Cardinal Pell’s plans to appeal his conviction for rape have been thrown into confusion by an extraordinary statement from his own lawyer which describes the assault of which the cardinal was found guilty as a “plain vanilla sexual penetration case where the child is not actively participating”.
In the course of arguing that Pell did not deserve to be held in custody, Robert Richter QC gave the impression that he was conceding that Pell was guilty.
This was apparently not his intention: Richter was trying to argue that if Pell had committed the offence, which the cardinal strongly denies, then it was a lesser crime than other assaults against children.
The lawyer’s line of approach has thrown Pell’s supporters into despair. “I understand what Richter was trying to do. But he’s conceded the war to lose a battle,” said one source.
The latest developments are an extra disaster for Cardinal Pell, who was found guilty in December of five counts of sexual abuse of two 13-year-old boys.
Many commentators were astonished by the verdict, given the apparent holes and inconsistencies in the prosecution’s case. The defence thought it had demonstrated beyond reasonable doubt that Pell could not possibly have committed those offenses.

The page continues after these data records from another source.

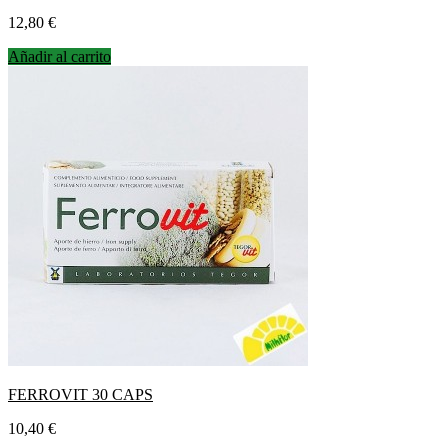
Precio
12,80 €
Añadir al carrito
FERROVIT 30 CAPS
Precio
10,40 €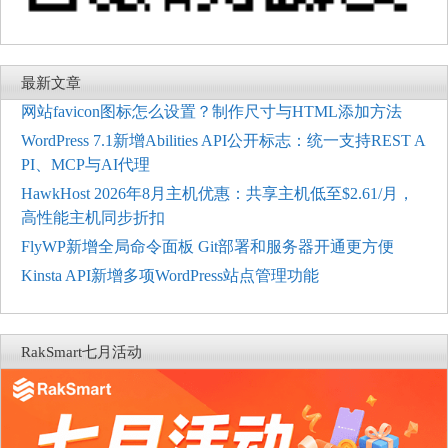
最新文章
网站favicon图标怎么设置？制作尺寸与HTML添加方法
WordPress 7.1新增Abilities API公开标志：统一支持REST A
PI、MCP与AI代理
HawkHost 2026年8月主机优惠：共享主机低至$2.61/月，
高性能主机同步折扣
FlyWP新增全局命令面板 Git部署和服务器开通更方便
Kinsta API新增多项WordPress站点管理功能
RakSmart七月活动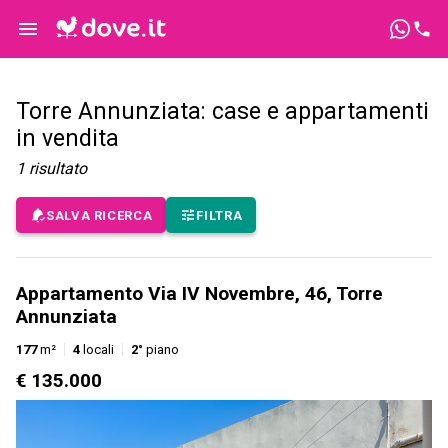
Torre Annunziata: case e appartamenti
in vendita
1
risultato
SALVA RICERCA
FILTRA
Appartamento Via IV Novembre, 46, Torre
Annunziata
177
m²
4
locali
2°
piano
€ 135.000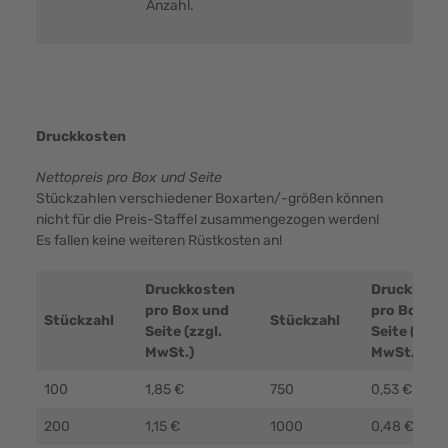
Anzahl.
Druckkosten
Nettopreis pro Box und Seite
Stückzahlen verschiedener Boxarten/-größen können
nicht für die Preis-Staffel zusammengezogen werden!
Es fallen keine weiteren Rüstkosten an!
Druckkosten
Druckkost
pro Box und
pro Box un
Stückzahl
Stückzahl
Seite (zzgl.
Seite (zzgl.
MwSt.)
MwSt.)
100
1,85 €
750
0,53 €
200
1,15 €
1000
0,48 €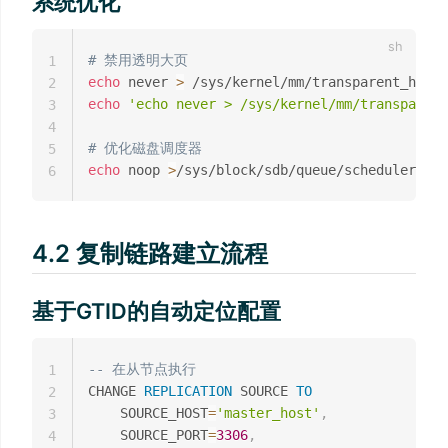
系统优化
# 禁用透明大页
1
echo
 never 
>
2
echo
'echo never > /sys/kernel/mm/transparent
3
4
# 优化磁盘调度器
5
echo
 noop 
>
6
4.2 复制链路建立流程
基于GTID的自动定位配置
-- 在从节点执行
1
CHANGE 
REPLICATION
 SOURCE 
TO
2
    SOURCE_HOST
=
'master_host'
,
3
    SOURCE_PORT
=
3306
,
4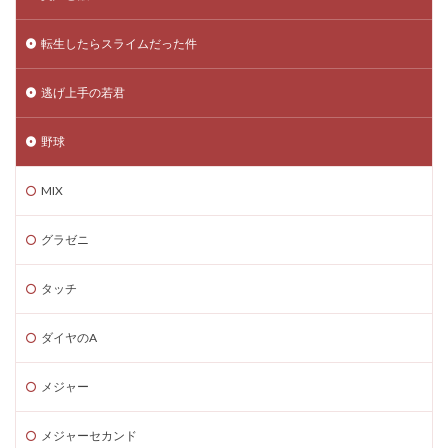
転生したらスライムだった件
逃げ上手の若君
野球
MIX
グラゼニ
タッチ
ダイヤのA
メジャー
メジャーセカンド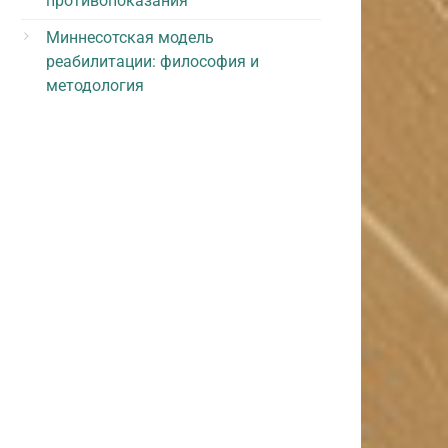
противопоказания
Миннесотская модель
реабилитации: философия и
методология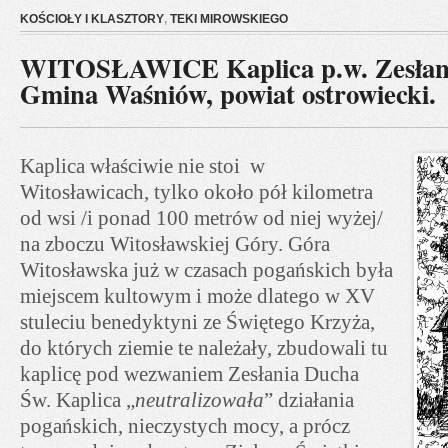
KOŚCIOŁY I KLASZTORY
,
TEKI MIROWSKIEGO
WITOSŁAWICE Kaplica p.w. Zesłan
Gmina Waśniów, powiat ostrowiecki.
Kaplica właściwie nie stoi w
Witosławicach, tylko około pół kilometra
od wsi /i ponad 100 metrów od niej wyżej/
na zboczu Witosławskiej Góry. Góra
Witosławska już w czasach pogańskich była
miejscem kultowym i może dlatego w XV
stuleciu benedyktyni ze Świętego Krzyża,
do których ziemie te należały, zbudowali tu
kaplicę pod wezwaniem Zesłania Ducha
Św. Kaplica „
neutralizowała
” działania
pogańskich, nieczystych mocy, a prócz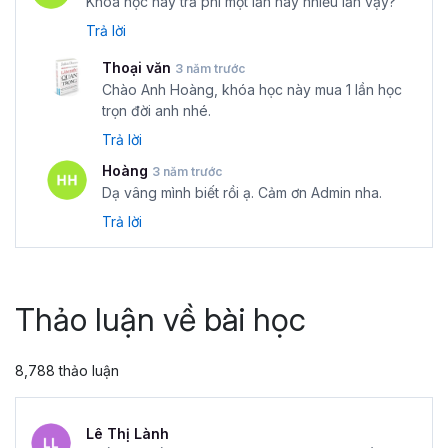
Khóa học này trả phí một lần hay nhiều lần vậy?
Trả lời
Thoại văn
3 năm trước
Chào Anh Hoàng, khóa học này mua 1 lần học
trọn đời anh nhé.
Trả lời
Hoàng
3 năm trước
Dạ vâng mình biết rồi ạ. Cảm ơn Admin nha.
Trả lời
Thảo luận về bài học
8,788 thảo luận
Lê Thị Lành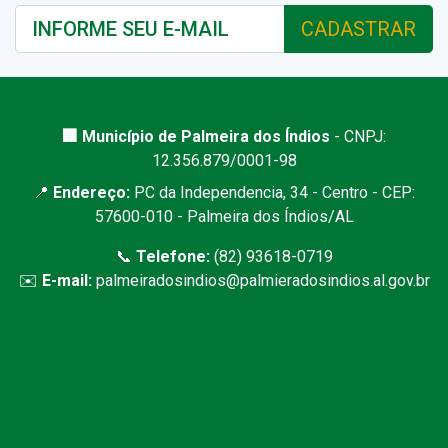
CADASTRAR
🏢 Município de Palmeira dos Índios
- CNPJ:
12.356.879/0001-98
📍
Endereço:
PC da Independencia, 34 - Centro - CEP:
57600-010 - Palmeira dos Índios/AL
📞
Telefone:
(82) 93618-0719
✉️
E-mail:
palmeiradosindios@palmieradosindios.al.gov.br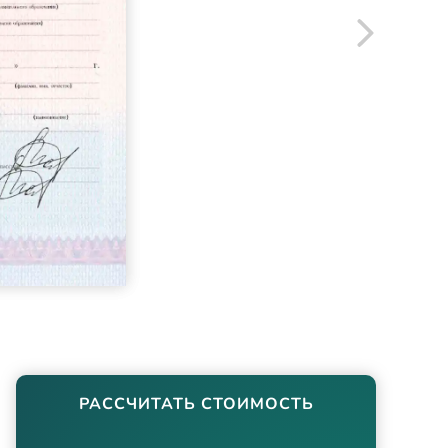
РАССЧИТАТЬ СТОИМОСТЬ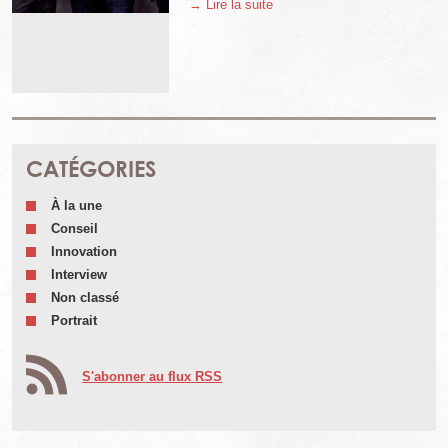
→ Lire la suite
CATÉGORIES
À la une
Conseil
Innovation
Interview
Non classé
Portrait
S'abonner au flux RSS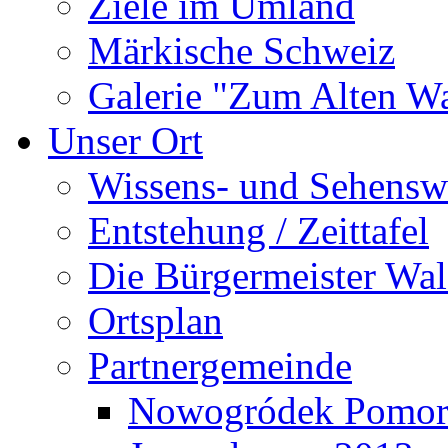
Ziele im Umland
Märkische Schweiz
Galerie "Zum Alten 
Unser Ort
Wissens- und Sehensw
Entstehung / Zeittafel
Die Bürgermeister Wal
Ortsplan
Partnergemeinde
Nowogródek Pomor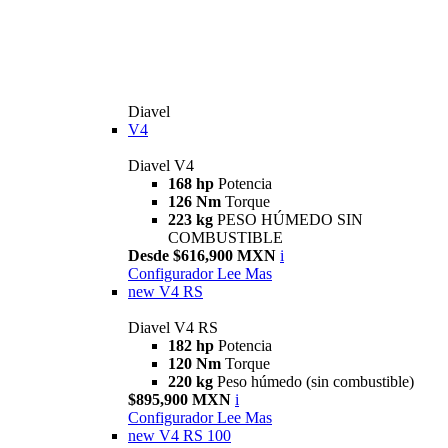
Diavel
V4
Diavel V4
168 hp
Potencia
126 Nm
Torque
223 kg
PESO HÚMEDO SIN
COMBUSTIBLE
Desde $616,900 MXN
i
Configurador
Lee Mas
new
V4 RS
Diavel V4 RS
182 hp
Potencia
120 Nm
Torque
220 kg
Peso húmedo (sin combustible)
$895,900 MXN
i
Configurador
Lee Mas
new
V4 RS 100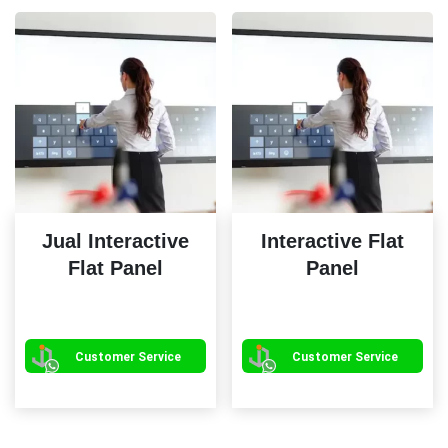
ini
da
dia
di
ha
pr
Jual Interactive
Interactive Flat
Flat Panel
Panel
Produk
Pr
ini
ini
memiliki
mem
Customer Service
Customer Service
beberapa
be
varian.
var
Pilihan
Pil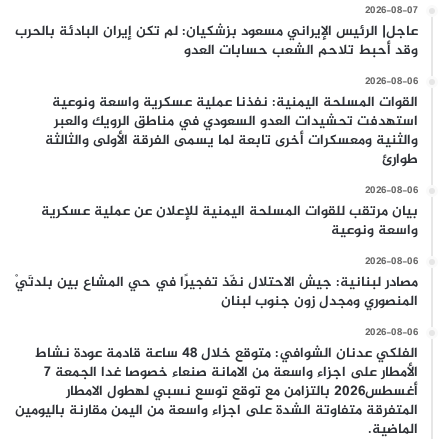
2026-08-07
عاجل| الرئيس الإيراني مسعود بزشكيان: لم تكن إيران البادئة بالحرب
وقد أحبط تلاحم الشعب حسابات العدو
2026-08-06
القوات المسلحة اليمنية: نفذنا عملية عسكرية واسعة ونوعية
استهدفت تحشيدات العدو السعودي في مناطق الرويك والعبر
والثنية ومعسكرات أخرى تابعة لما يسمى الفرقة الأولى والثالثة
طوارئ
2026-08-06
بيان مرتقب للقوات المسلحة اليمنية للإعلان عن عملية عسكرية
واسعة ونوعية
2026-08-06
مصادر لبنانية: جيش الاحتلال نفّذ تفجيرًا في حي المشاع بين بلدتَيْ
المنصوري ومجدل زون جنوب لبنان
2026-08-06
الفلكي عدنان الشوافي: متوقع خلال 48 ساعة قادمة عودة نشاط
الأمطار على اجزاء واسعة من الامانة صنعاء خصوصا غدا الجمعة 7
أغسطس2026 بالتزامن مع توقع توسع نسبي لهطول الامطار
المتفرقة متفاوتة الشدة على اجزاء واسعة من اليمن مقارنة باليومين
الماضية.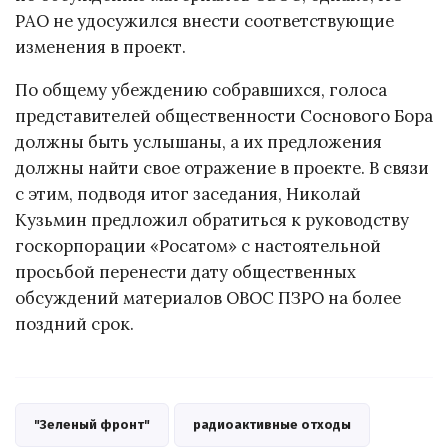
РАО не удосужился внести соответствующие
изменения в проект.
По общему убеждению собравшихся, голоса
представителей общественности Соснового Бора
должны быть услышаны, а их предложения
должны найти свое отражение в проекте. В связи
с этим, подводя итог заседания, Николай
Кузьмин предложил обратиться к руководству
госкорпорации «Росатом» с настоятельной
просьбой перенести дату общественных
обсуждений материалов ОВОС ПЗРО на более
поздний срок.
"Зеленый фронт"
радиоактивные отходы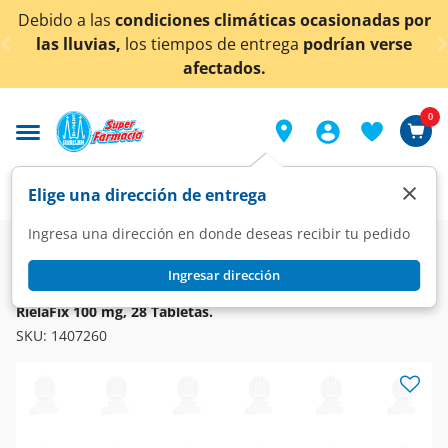
< div class="carousel-inner">
diciones climáticas ocasionadas por
¡Ahora también
s tiempos de entrega
podrían verse
afectados.
0
×
Elige una dirección de entrega
Ingresa una dirección en donde deseas recibir tu pedido
Farmacia
Medicina
Sistema Nervioso
Sedantes e Hipnóticos
Ingresar dirección
RIELAFIX
RielaFix 100 mg, 28 Tabletas.
SKU:
1407260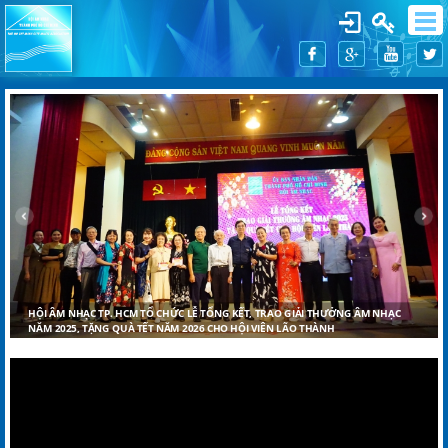
HỘI ÂM NHẠC TP. HCM TỔ CHỨC LỄ TỔNG KẾT, TRAO GIẢI THƯỞNG ÂM NHẠC
NĂM 2025, TẶNG QUÀ TẾT NĂM 2026 CHO HỘI VIÊN LÃO THÀNH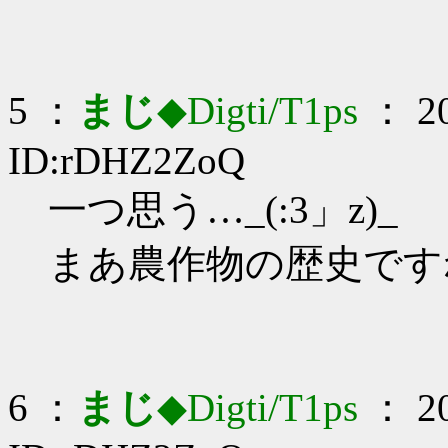
5 ：
まじ
◆Digti/T1ps
： 20
ID:rDHZ2ZoQ
一つ思う…_(:3」z)_
まあ農作物の歴史です
6 ：
まじ
◆Digti/T1ps
： 20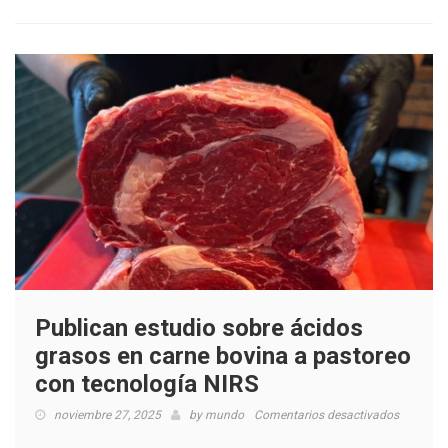
Publican estudio sobre ácidos
grasos en carne bovina a pastoreo
con tecnología NIRS
en
noviembre 27, 2025
by
mundo
Comentarios desactivados
Publican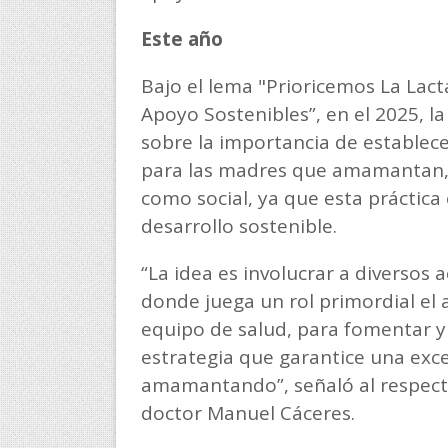
Este año
Bajo el lema "Prioricemos La Lac
Apoyo Sostenibles”, en el 2025, 
sobre la importancia de establec
para las madres que amamantan, 
como social, ya que esta práctica 
desarrollo sostenible.
“La idea es involucrar a diversos 
donde juega un rol primordial el
equipo de salud, para fomentar y
estrategia que garantice una exce
amamantando”, señaló al respecto 
doctor Manuel Cáceres.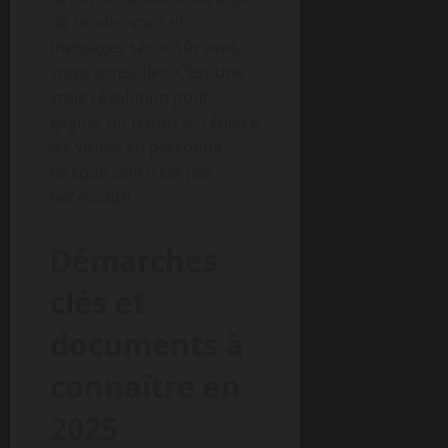
de rendez-vous et
messages sécurisés avec
votre conseiller. C’est une
vraie révolution pour
gagner du temps et réduire
les visites en personne
lorsque cela n’est pas
nécessaire.
Démarches
clés et
documents à
connaître en
2025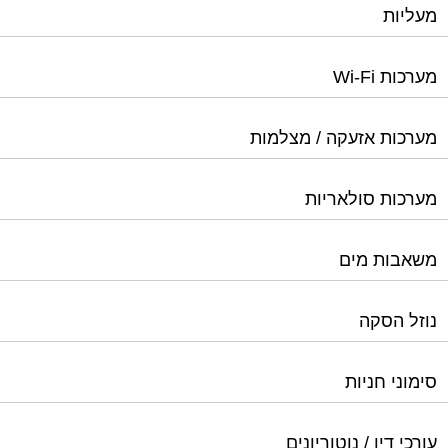
מערכות אזעקה / מצלמות
מערכות סולאריות
משאבות מים
נוזל הסקה
סימוני חניות
עורכי דין / נוטוריונים
עיצוב לובי וחדר מדרגות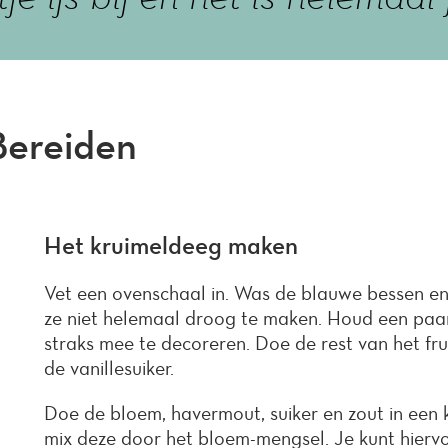
Bereiden
Het kruimeldeeg maken
Vet een ovenschaal in. Was de blauwe bessen en 
ze niet helemaal droog te maken. Houd een paa
straks mee te decoreren. Doe de rest van het fru
de vanillesuiker.
Doe de bloem, havermout, suiker en zout in een k
mix deze door het bloem-mengsel. Je kunt hierv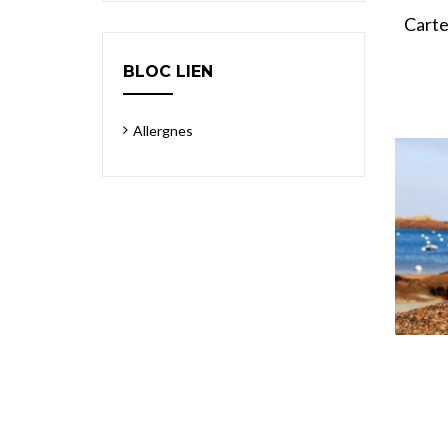
Carte
BLOC LIEN
Allergnes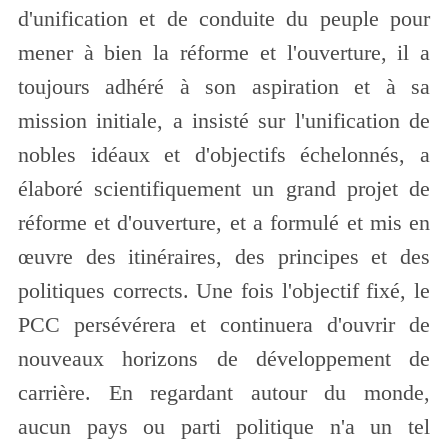
d'unification et de conduite du peuple pour
mener à bien la réforme et l'ouverture, il a
toujours adhéré à son aspiration et à sa
mission initiale, a insisté sur l'unification de
nobles idéaux et d'objectifs échelonnés, a
élaboré scientifiquement un grand projet de
réforme et d'ouverture, et a formulé et mis en
œuvre des itinéraires, des principes et des
politiques corrects. Une fois l'objectif fixé, le
PCC persévérera et continuera d'ouvrir de
nouveaux horizons de développement de
carrière. En regardant autour du monde,
aucun pays ou parti politique n'a un tel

A previous jury had failed to reach a unanimous verdict, reportedly finding 10-2 in Pell’s favour.
One possible explanation for Richter’s bizarrely worded statement – which has caused widespread offence – is that he was trying to create grounds for appeal based on a future disproportionate sentence.
Whatever his reasons, his description of a horrific attack on a minor (which Richter was not conceding actually happened) will do nothing to persuade the Australian public of Pell’s innocence. The situation is therefore a nightmare for the Catholic Church. The former head of the Vatican’s finances has been found guilty of repugnant crimes against two children. Those many Catholics who believe that Pell is himself the victim of a terrible injustice will now find it much harder to argue their case.